Все знали, что дед Мишани воевал против пиндосов и погиб года за три-четыре до наступления Большого-Этого-Самого.

«Видать, хочет продолжить фамильную традицию,— подумал Димон.— Но пиндосов-то для него где взять? Есть они еще на свете или вымерли как слоны или мамонты?»

Если поход будет, то явно поближе. Куда? А бог знает. На запад, к Центру? На юг, поближе к Кавказу? На восток? В Казакстан? К татарам? Или дальше — на Урал? Ну нет, что они там забыли… Не ближний свет.

Хочет стать великим воином. Убивать врагов, грабить их дома и насиловать их женщин. Дуралей.

«Хотя кто в пятнадцать не хотел брать женщин силой?— философски подумал Окурок.— Особенно если девчонок в деревне мало, а сам ты костлявый чудик и заикаешься через слово?»

Впрочем, он почувствовал к Мишке что-то вроде симпатии. Своих сыновей у Димона никогда не было, да и не мог он их иметь. А парнишка был неплохой. Этот, скорее, не насильничать хочет, а жену себе украсть, как много где теперь принято.

От Михаила, который был глазаст и привык лазить где ни попадя, Окурок узнал, что не все у чужаков так гладко, как кажется. Многие машины шли пустыми. У многих тент, борта, стекла или стенки кабины пробиты пулями. И народу у них не так много, как они вначале подумали. Видать, людей недобор. Не больше шестисот человек, включая «бешеных», которые примкнули к ним недавно. Хотя если посмотреть на тачки, то можно подумать, что их все полторы тыщи.

А если у них впереди намечались новые лихие дела… значит, им нужна свежая кровь и свежее мясо. И они не откажутся принять десять-двадцать… а то и тридцать крепких деревенских парней, умеющих стрелять, добывать себе еду и переносить тяготы походной жизни.


Стол был богатый, такой не каждый день увидишь. Каждый принес, что мог. «Сахалинцы» не препятствовали передвижению жителей по деревне. Им на это было, похоже, наплевать. В доме Окурка собрались типа на поминки, но одновременно для важного дела. Пили за помин души усопшей бабы Стефании и обсуждали детали своей будущей службы. После атома, зимы, голода и мора похоронные обряды упростились до предела. Хоронили обычно почти сразу же после смерти без всякого бдения, а простенькую поминальную трапезу устраивали всего раз.

На потертой скатерти стоял неразведенный спирт в стеклянной банке, пластиковая бутыль самогона, кастрюля с вареной рыбой. К ней была перловая каша. В горшке исходила паром тушеная зайчатина с картошкой, с укропчиком — все следили, чтоб никто не таскал себе слишком много, и чуть что лупили ложкой по рукам. А могли бы и по бестолковке. Из ржаной муки испекли пирог с голубятиной. А жестких ворон Окурок отдал соседским ребятишкам — пусть жарят, не жалко.

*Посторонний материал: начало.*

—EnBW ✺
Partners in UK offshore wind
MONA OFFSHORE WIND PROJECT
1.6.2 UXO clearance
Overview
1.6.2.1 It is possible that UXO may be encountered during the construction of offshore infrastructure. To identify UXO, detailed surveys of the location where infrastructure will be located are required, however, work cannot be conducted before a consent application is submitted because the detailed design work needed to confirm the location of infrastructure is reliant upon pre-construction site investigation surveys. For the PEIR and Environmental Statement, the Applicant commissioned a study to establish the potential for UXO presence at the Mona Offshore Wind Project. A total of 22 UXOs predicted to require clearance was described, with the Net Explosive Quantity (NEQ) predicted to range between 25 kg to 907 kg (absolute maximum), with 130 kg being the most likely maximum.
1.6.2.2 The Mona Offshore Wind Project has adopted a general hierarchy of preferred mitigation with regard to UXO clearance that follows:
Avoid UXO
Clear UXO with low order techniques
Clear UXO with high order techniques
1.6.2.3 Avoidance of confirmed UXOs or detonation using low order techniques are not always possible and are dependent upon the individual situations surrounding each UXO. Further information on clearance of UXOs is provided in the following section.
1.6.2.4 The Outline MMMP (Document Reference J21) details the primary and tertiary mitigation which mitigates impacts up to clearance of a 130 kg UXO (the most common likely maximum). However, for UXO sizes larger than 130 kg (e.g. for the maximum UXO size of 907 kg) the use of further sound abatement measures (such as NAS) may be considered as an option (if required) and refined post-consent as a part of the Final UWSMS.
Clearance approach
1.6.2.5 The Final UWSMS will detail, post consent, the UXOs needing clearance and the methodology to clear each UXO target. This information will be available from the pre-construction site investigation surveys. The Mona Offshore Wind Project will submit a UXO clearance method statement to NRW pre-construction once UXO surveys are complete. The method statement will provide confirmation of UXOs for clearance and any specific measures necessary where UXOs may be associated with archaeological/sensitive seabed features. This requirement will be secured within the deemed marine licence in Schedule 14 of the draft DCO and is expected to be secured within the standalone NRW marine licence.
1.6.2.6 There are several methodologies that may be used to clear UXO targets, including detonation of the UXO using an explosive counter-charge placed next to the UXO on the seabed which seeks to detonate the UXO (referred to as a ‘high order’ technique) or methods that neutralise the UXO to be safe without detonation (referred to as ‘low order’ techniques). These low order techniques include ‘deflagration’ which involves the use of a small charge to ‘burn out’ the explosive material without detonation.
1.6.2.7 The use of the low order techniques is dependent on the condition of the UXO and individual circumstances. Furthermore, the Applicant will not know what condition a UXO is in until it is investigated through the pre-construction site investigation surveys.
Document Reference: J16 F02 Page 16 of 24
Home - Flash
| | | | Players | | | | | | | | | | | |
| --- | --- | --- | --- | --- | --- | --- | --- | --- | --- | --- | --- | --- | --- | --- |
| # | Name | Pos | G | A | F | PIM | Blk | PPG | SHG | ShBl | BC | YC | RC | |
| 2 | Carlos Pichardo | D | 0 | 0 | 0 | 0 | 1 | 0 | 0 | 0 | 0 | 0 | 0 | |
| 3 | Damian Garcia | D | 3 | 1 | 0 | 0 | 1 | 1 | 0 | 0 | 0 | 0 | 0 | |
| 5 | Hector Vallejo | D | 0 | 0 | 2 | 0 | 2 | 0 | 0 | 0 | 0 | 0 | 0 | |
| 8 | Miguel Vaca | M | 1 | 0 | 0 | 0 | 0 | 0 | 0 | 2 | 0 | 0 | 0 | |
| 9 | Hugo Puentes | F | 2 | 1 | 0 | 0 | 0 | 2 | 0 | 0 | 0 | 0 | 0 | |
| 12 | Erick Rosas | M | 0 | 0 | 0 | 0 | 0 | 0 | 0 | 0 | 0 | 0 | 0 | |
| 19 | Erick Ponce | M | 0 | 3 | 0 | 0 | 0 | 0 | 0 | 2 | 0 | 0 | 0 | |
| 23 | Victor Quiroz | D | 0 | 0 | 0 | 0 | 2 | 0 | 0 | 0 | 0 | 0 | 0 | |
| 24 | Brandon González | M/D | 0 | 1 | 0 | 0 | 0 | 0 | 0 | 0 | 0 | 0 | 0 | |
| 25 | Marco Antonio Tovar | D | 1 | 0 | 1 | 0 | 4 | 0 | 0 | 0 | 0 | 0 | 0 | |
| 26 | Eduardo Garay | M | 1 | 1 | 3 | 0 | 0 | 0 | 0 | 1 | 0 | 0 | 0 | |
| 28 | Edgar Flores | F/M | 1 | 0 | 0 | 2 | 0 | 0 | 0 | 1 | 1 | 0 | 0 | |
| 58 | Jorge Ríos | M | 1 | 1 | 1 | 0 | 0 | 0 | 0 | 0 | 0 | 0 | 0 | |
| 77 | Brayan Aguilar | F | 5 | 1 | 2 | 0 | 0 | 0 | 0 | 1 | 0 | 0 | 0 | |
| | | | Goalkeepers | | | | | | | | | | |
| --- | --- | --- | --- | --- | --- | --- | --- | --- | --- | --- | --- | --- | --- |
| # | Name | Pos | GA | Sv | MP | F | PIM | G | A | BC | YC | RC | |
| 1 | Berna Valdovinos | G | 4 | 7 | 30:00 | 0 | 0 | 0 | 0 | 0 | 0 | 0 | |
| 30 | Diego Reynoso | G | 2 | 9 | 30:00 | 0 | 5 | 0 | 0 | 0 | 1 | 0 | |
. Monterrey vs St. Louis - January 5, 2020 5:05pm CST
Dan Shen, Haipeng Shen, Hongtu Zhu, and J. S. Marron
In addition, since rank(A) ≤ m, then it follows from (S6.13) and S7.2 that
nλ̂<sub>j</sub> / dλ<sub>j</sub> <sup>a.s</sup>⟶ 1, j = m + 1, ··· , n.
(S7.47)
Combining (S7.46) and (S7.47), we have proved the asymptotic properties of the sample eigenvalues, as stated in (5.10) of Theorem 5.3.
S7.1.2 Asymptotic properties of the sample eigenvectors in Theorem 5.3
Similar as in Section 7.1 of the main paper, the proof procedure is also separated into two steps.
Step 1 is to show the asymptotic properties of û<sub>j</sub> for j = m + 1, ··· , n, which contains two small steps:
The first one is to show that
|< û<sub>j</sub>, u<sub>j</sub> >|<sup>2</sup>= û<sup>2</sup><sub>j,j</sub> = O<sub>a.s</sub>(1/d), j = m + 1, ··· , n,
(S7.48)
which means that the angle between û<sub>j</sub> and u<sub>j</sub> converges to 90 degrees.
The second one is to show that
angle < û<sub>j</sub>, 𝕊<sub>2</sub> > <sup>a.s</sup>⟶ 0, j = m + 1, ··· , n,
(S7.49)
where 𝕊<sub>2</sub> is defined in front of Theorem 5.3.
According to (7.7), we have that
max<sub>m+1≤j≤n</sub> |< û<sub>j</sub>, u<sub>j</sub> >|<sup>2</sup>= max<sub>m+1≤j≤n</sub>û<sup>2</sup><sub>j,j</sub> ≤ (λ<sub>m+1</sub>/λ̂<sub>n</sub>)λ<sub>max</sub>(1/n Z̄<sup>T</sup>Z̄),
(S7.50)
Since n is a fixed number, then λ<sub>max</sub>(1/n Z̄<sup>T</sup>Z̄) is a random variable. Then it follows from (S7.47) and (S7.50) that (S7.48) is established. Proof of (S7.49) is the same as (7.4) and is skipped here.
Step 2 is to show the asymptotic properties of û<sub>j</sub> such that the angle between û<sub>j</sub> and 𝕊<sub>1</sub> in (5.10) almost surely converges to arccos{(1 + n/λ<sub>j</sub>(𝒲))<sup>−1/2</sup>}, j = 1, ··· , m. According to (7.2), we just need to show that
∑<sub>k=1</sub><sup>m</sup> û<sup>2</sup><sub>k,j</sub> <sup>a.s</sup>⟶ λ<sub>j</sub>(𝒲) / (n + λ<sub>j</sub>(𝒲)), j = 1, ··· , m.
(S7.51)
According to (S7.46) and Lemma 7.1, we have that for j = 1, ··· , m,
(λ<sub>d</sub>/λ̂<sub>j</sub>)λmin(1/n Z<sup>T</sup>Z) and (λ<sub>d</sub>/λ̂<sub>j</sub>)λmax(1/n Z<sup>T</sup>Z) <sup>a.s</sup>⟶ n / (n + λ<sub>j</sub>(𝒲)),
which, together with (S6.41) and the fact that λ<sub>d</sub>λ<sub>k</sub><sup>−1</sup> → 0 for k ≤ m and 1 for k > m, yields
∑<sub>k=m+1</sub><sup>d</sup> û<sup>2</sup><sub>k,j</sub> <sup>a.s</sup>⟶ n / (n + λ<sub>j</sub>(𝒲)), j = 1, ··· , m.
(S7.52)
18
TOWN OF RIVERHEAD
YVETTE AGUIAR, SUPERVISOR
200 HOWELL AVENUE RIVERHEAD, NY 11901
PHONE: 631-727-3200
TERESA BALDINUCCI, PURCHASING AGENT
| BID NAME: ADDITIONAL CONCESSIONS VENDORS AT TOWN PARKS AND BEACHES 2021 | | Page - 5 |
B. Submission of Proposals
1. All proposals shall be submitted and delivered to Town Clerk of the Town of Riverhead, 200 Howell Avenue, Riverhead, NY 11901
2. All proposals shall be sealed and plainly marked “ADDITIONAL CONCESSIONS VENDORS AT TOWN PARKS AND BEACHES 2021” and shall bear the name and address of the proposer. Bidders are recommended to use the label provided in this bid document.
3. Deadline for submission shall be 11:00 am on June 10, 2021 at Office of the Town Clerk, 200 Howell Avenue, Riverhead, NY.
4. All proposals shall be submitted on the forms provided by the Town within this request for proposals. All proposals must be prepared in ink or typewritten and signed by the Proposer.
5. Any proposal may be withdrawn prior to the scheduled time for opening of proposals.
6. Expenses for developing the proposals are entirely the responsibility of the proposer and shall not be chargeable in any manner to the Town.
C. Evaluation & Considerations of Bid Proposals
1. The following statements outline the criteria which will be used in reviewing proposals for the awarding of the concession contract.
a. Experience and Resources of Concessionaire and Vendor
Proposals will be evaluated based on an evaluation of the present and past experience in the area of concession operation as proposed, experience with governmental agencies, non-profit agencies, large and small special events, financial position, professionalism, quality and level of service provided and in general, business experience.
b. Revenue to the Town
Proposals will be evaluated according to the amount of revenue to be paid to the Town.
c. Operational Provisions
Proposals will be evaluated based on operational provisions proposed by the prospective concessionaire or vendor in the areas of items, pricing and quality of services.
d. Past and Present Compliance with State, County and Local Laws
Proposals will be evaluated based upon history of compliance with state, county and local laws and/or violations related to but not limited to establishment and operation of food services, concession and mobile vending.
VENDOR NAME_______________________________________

Тут же стояли квашеная капуста, соленые огурцы. Вилок не было. Вилки на столе на поминках — это вилы для покойника на том свете.

Естественно, они не сами это приготовили. Соседка Танька — не брюхатая, а другая — постаралась. Окурок ее за это отблагодарил, прислонив к стенке и как следует отжарив тут же в соседней комнате, пока остальные хрустели огурцами и расхватывали немытыми руками куски дрожжевого пирога. Она была только «за». Явно хотела прибиться поближе к мужику, который, как она считала, шел к успеху. В этом жестоком мире одинокой женщине труба. А ее муженек как раз недавно отбросил копыта.

Может, у нее были далеко идущие планы, но Димон ничего не обещал. Женитьба пока подождет.

Ели в основном из металлических тарелок, хотя в доме был фарфор. Просто так им привычнее было. Некоторые принесли с собой железные миски.

Старателям обстановка домика казалась уютной после привычного им быта — они на вылазках пропадали днями. Тут был ковер на стене, пыльный хрусталь в шкафу, пережившем, как говорила мама, две мировых войны. Все еще аккуратно застеленные кровати, диван и два продавленных кресла. Окурок следил, чтоб ничего не портили и не гадили.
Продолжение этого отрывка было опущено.